Prior to the Second World War, Warsaw’s Jewish population—approximately 375,000—was second only to New York’s, making it an unrivaled engine of Jewish life and culture. Warsaw fell to the Nazis on Sept 28, 1939. Oppressive restrictions were immediately placed on all Poles, with specific anti-Jewish decrees beginning in November of 1939. A Jewish Council was established in October with Adam Czerniaków at its head. A year later a walled ghetto, the largest in Europe, was established and more than 400,000 were imprisoned, many of whom lived in squalid conditions on starvation rations. Several thousand ghetto residents died each month from starvation, exposure, and disease.
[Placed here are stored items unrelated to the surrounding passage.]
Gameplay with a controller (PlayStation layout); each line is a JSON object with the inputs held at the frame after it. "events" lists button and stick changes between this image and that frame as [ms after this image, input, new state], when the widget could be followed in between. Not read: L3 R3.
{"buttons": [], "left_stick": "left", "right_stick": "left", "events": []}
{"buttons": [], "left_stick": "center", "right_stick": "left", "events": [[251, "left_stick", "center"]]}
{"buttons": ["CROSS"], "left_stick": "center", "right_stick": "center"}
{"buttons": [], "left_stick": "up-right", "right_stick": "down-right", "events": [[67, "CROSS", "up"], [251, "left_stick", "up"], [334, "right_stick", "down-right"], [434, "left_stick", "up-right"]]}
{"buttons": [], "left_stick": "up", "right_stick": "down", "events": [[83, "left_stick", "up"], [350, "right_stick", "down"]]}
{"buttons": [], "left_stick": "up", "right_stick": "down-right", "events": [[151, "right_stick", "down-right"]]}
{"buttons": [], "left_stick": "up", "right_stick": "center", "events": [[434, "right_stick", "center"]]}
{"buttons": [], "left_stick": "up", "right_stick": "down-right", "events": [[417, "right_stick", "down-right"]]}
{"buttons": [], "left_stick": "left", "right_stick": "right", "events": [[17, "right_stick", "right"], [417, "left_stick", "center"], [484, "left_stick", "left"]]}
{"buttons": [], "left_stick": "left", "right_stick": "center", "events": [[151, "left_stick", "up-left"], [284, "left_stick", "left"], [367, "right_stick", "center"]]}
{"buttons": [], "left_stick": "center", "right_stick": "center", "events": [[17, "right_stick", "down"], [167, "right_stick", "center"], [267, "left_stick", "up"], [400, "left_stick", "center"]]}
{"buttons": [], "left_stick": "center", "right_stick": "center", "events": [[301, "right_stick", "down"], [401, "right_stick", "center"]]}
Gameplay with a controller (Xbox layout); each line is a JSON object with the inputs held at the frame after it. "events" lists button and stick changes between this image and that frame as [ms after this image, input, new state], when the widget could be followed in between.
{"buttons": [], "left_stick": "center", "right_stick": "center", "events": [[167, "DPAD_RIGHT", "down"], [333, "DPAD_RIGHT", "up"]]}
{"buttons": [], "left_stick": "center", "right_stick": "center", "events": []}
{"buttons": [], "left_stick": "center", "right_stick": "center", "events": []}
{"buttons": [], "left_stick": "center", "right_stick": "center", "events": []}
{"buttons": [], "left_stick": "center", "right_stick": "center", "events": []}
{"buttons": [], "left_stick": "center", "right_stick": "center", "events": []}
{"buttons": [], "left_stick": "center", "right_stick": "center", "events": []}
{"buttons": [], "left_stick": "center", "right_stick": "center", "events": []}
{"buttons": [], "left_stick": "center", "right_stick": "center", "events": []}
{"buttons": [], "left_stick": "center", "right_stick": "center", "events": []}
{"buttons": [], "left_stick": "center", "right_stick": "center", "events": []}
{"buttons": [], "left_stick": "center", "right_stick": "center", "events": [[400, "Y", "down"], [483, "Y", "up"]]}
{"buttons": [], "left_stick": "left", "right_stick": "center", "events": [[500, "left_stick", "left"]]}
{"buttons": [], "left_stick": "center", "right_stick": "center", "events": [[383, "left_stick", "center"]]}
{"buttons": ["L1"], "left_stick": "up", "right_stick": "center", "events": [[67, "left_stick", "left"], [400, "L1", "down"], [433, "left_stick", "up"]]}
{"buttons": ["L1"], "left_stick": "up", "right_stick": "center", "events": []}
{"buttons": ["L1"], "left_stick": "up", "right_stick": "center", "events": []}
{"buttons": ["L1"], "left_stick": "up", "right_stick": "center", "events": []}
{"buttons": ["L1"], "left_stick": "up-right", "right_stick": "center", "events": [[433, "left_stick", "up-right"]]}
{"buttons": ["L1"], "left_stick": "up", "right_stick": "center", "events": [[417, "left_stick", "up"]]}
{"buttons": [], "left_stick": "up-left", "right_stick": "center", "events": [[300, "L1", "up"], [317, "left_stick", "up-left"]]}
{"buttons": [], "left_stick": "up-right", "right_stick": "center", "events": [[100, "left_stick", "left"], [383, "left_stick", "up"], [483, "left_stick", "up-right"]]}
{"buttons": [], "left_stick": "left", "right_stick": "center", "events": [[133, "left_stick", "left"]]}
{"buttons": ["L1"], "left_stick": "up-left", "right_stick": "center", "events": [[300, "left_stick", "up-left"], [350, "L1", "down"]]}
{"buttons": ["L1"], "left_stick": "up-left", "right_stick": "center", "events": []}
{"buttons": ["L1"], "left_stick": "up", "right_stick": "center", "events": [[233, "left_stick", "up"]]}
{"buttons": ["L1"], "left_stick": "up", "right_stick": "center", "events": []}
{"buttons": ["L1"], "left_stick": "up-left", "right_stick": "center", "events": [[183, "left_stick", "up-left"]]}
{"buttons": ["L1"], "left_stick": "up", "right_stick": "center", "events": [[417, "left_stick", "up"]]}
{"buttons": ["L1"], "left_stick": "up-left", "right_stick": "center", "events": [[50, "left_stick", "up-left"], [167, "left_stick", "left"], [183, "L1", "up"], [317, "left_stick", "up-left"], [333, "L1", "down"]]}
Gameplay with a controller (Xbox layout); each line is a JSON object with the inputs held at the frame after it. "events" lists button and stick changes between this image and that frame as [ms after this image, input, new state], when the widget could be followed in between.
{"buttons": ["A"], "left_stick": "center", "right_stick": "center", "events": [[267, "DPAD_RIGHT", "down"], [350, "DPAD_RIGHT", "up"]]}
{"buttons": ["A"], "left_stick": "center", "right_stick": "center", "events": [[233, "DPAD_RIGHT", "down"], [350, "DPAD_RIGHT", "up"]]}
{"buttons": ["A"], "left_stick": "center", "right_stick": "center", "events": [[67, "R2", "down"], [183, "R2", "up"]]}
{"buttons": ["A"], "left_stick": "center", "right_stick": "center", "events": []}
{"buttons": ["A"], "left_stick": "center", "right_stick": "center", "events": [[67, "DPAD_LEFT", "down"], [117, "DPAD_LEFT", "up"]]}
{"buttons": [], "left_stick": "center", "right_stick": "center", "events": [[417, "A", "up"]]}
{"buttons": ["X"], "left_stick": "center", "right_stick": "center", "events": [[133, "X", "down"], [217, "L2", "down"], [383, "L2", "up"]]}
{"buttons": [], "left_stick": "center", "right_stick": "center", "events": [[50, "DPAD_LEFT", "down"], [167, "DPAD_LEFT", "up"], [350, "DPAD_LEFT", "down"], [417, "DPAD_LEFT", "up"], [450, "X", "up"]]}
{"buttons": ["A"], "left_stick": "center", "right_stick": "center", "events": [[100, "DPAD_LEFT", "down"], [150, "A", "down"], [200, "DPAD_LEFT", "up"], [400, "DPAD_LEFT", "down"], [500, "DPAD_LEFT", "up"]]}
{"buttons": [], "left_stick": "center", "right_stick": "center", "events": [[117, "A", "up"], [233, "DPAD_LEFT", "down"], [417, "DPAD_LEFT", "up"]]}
Mass deportations to Treblinka from July 22 to September 12, reduced the number of Jews in the ghetto to 70-80,000. Czerniaków committed suicide the day after the deportations began. Among the August victims were Janusz Korczak and his 200 orphans. The Germans met significant armed resistance when they attempt to resume deportations in January of 1943. The ghetto was completely destroyed and the final deportation trains departed in May.

The Warsaw Ghetto uprising is memorialized by a number of small monuments, as well as by Natan Rappaport’s icon Monument to the Heroes of the Warsaw Ghetto. Several statues honor Janusz Korczak, and there is a moving monument at the rail deportation site, the Umschlagplatz.